The government ordered local and intercity bus lines to revise schedules and reduce stops to conserve fuel.
Bus passes were revoked for off-duty policemen and firemen, and the superintendent of the Hamilton system said charter bus service would be restricted to war-related trips.
In November 1942 Hamilton City Lines eliminated 70 stops in the city. Ohio Bus Lines dropped two stops in downtown Hamilton on Hamilton-Cincinnati runs.
Earlier, in July 1942, OPA had notified school officials that buses operating on tires obtained through rationing could be used only to haul pupils to and from school. Only buses with pre-war tires could be used for bands, athletic teams, field trips and other purposes.
Gas rationing and a 35-mph speed limit, which had been imposed in some states in May 1942, started in Butler County in December. It had been scheduled to begin Nov. 22, but was delayed nine days -- until 12:01 a.m. Tuesday, Dec. 1, 1942 -- because the government needed extra time to print rationing books and complete other details.
In mid November applications for gas rationing were taken at schools in Butler County. Later, vehicle owners were issued a book of ration stamps and a matching window sticker. Gas station attendants were supposed to check the window sticker to be sure it matched the ration book before removing the correct number of stamps and pumping the gas.
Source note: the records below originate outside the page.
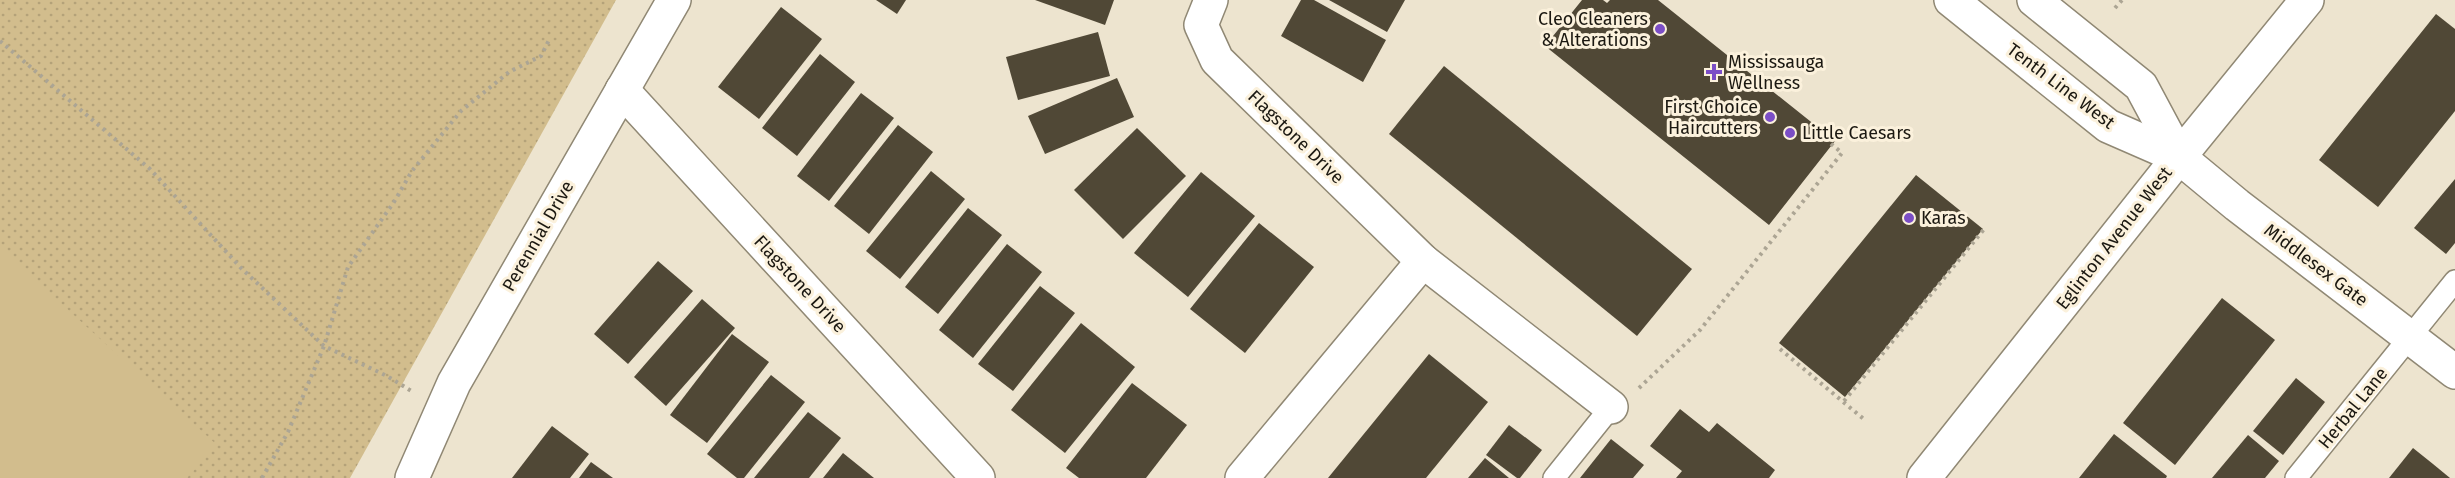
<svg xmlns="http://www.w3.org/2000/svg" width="2455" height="478" viewBox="0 0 2455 478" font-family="'Fira Sans',sans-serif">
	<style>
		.grass { fill: url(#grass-dots) }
		.garden { fill: #d2bd8d }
		.building { fill: #504836 }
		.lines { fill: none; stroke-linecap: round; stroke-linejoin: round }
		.service-casing { stroke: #908874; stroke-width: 24 }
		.minor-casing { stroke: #908874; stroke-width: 36 }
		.tertiary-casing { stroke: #908874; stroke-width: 36 }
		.primary-casing { stroke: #908874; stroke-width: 36 }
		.path { stroke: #aca594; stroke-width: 4; stroke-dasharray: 3 4.5; stroke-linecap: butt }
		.service { stroke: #fff; stroke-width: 21 }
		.minor { stroke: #fff; stroke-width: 33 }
		.tertiary { stroke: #fff; stroke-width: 33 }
		.primary { stroke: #fff; stroke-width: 33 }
		.poi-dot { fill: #7b4ec6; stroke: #fbf1dc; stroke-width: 2 }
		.labels { text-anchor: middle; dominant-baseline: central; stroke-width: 6; stroke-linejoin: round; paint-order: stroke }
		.poi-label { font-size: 18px; fill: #1b1811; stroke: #fbf1dc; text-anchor: start }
		.street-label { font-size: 18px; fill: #1b1811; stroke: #fbf1dc }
	</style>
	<defs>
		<pattern id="grass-dots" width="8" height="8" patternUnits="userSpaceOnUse" patternTransform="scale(1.5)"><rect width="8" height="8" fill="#d2bd8d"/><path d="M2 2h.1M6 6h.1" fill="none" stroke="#b4a279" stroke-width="1.8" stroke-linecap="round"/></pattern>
	</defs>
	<rect width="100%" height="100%" fill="#ede4cf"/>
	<polygon class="grass" points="0,0 616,0 350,478 0,478"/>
	<polygon class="garden" points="0,248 217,445 187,478 0,478"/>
	<g class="building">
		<polygon points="876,0 906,0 897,14"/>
		<polygon points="1035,0 1114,0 1105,25"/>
		<polygon points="1301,0 1314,0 1386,40 1363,82 1281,36"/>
		<polygon points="1329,0 1405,0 1387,32"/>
		<polygon points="1582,0 1603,0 1607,3 1610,0 1658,0 1835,141 1769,225 1545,46"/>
		<polygon points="781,7 822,39 759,119 718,87"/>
		<polygon points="2436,14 2455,29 2455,111 2378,207 2319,160"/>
		<polygon points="1098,32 1110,76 1018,100 1006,57"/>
		<polygon points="820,54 855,82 797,156 762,128"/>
		<polygon points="1444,66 1692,269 1637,336 1389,134"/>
		<polygon points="1117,78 1134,117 1045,154 1028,116"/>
		<polygon points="861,93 894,118 829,201 797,176"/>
		<polygon points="898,125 933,152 869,234 834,206"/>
		<polygon points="1137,128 1186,176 1123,239 1074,190"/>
		<polygon points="931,171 965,199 900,279 866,251"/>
		<polygon points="1201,172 1255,216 1188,297 1134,253"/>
		<polygon points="1916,175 1983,229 1845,397 1779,343"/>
		<polygon points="2455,179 2455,243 2446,254 2414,228"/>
		<polygon points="968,208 1002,235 938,314 905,287"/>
		<polygon points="1259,223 1314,267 1245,353 1190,309"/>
		<polygon points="1007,244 1042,272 973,358 939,330"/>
		<polygon points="658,261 693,291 628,364 594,334"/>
		<polygon points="1040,286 1075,313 1013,391 978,364"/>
		<polygon points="2222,298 2275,340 2175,465 2123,423"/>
		<polygon points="702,299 735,328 666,406 634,377"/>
		<polygon points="1081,323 1135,367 1065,453 1011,410"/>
		<polygon points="732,334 769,362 707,443 670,415"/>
		<polygon points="1429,354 1488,402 1426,478 1328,478"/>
		<polygon points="771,375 805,402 744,478 737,478 707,454"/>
		<polygon points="2296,378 2325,402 2283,455 2253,431"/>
		<polygon points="1132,383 1187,425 1146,478 1079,478 1066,468"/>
		<polygon points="1680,409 1709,432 1717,423 1775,470 1769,478 1676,478 1682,471 1650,446"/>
		<polygon points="808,412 841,438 809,478 754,478"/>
		<polygon points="1509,425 1542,450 1520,478 1517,478 1486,455"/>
		<polygon points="552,426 589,454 570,478 512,478"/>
		<polygon points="2114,434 2167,476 2166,478 2079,478"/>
		<polygon points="2248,435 2279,461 2265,478 2212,478"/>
		<polygon points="1611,439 1644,465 1633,478 1580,478"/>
		<polygon points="2413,448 2433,464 2450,478 2389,478"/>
		<polygon points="843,453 874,478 823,478"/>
		<polygon points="1485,458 1509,478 1468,478"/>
		<polygon points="591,462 613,478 579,478"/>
	</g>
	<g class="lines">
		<defs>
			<g id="service">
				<polyline points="1554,478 1611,407"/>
				<polyline points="2296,478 2455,281"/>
			</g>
			<g id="minor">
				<polyline points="1211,0 1201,25 1217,60 1423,261 1611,407"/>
				<polyline points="622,90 978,478"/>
				<polyline points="2179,157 2237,205 2455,372"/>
				<polyline points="1242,478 1423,261"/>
			</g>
			<g id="tertiary">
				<polyline points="1951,0 2108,126 2179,157"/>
				<polyline points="2034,0 2141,86 2179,157"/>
				<polyline points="412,478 454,383 674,0"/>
			</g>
			<polyline id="primary" points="1924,478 2179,157 2307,0"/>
		</defs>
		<use href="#service" class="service-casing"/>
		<use href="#minor" class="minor-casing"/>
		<use href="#tertiary" class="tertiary-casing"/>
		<use href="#primary" class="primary-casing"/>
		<g class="path">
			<polyline points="2115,8 2122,0"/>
			<polyline points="0,41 150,169 241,268 324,346 387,376 413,392"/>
			<polyline points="1780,349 1866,421"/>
			<polyline points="1639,388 1700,330 1842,153 1830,143"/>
			<polyline points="1844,401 1985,228"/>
			<polyline points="262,478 288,432 324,346 348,267 394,202 412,171 461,111 509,72 541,56 550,38"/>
		</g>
		<use href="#service" class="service"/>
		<use href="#minor" class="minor"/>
		<use href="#tertiary" class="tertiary"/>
		<use href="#primary" class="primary"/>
	</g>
	<g class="poi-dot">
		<circle cx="1660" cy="29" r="6"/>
		<path d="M1711 63h6v6h6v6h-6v6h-6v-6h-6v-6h6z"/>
		<circle cx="1770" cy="117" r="6"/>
		<circle cx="1790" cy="133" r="6"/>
		<circle cx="1909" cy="218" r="6"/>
	</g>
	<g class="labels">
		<g class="poi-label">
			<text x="1648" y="19" text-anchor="end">Cleo Cleaners<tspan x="1648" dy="21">&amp; Alterations</tspan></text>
			<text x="1728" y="62">Mississauga<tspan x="1728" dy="21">Wellness</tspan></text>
			<text x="1758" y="107" text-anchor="end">First Choice<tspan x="1758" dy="21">Haircutters</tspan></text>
			<text x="1802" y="133">Little Caesars</text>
			<text x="1921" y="218">Karas</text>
		</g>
		<g class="street-label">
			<text transform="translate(2061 86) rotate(37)">Tenth Line West</text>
			<text transform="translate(1296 137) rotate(44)">Flagstone Drive</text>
			<text transform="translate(538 236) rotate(-60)">Perennial Drive</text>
			<text transform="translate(2114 238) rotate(-52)">Eglinton Avenue West</text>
			<text transform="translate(2316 265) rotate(37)">Middlesex Gate</text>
			<text transform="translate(800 284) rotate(47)">Flagstone Drive</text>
			<text transform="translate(2353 408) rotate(-51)">Herbal Lane</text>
		</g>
	</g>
</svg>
An "A" sticker provided the lowest allotment for passenger cars -- four gallons per week. A pamphlet said "the A ration is designed to provide an average of 240 miles per month; of this 150 miles is for occupational use and 90 miles is for family convenience. This is based on an average of 15 miles to the gallon." In Hamilton, owners of 9,913 cars and 26 motorcycles received A stickers.
Traffic violations cost gas coupons, especially those convicted of exceeding the 35-mph speed limit. The Hamilton ration board announced in August 1943 that gas rations were being suspended for convicted speeders.
In January 1943, a month after the start of gas rationing, Hamilton police reported traffic on city streets had dropped 50 percent while bus officials noted average daily ridership up about 2,000.
Some residents adjusted by forming what the government called "Victory Car Clubs," or car pools. Firms with more than 100 workers were ordered to organize transportation committees to encourage ride sharing.
Drivers placed stickers on their windshields instead of new license plates on their bumpers in the spring of 1943. The license stickers -- an effort to conserve metals -- went on sale in March 1943. The sticker was to be placed in the lower right corner of the front windshield by April 1, 1943, while the green-on-white 1942 steel plates remained on the front and back bumpers.
Because war production had priority on materials and labor, road-building plans were shelved. This included a proposed north-south super highway in western Ohio along the abandoned right-of-way of the 249-mile Miami & Erie Canal. Two segments had been completed in Butler County in the 1930s -- Erie Highway in Hamilton and Verity Parkway in Middletown, both part of Ohio 4.
Discussions continued after the war, but the project stalled and died. Instead, after federal approval of the interstate system in 1956, the plan for a super highway over former canal land was replaced by I-75, built through rural eastern Butler County, not through the two cities.
Most wartime travel limits were relaxed or canceled soon after 1945 victory celebrations -- V-E Day (victory in Europe) May 8, and V-J Day (victory over Japan) Aug. 14.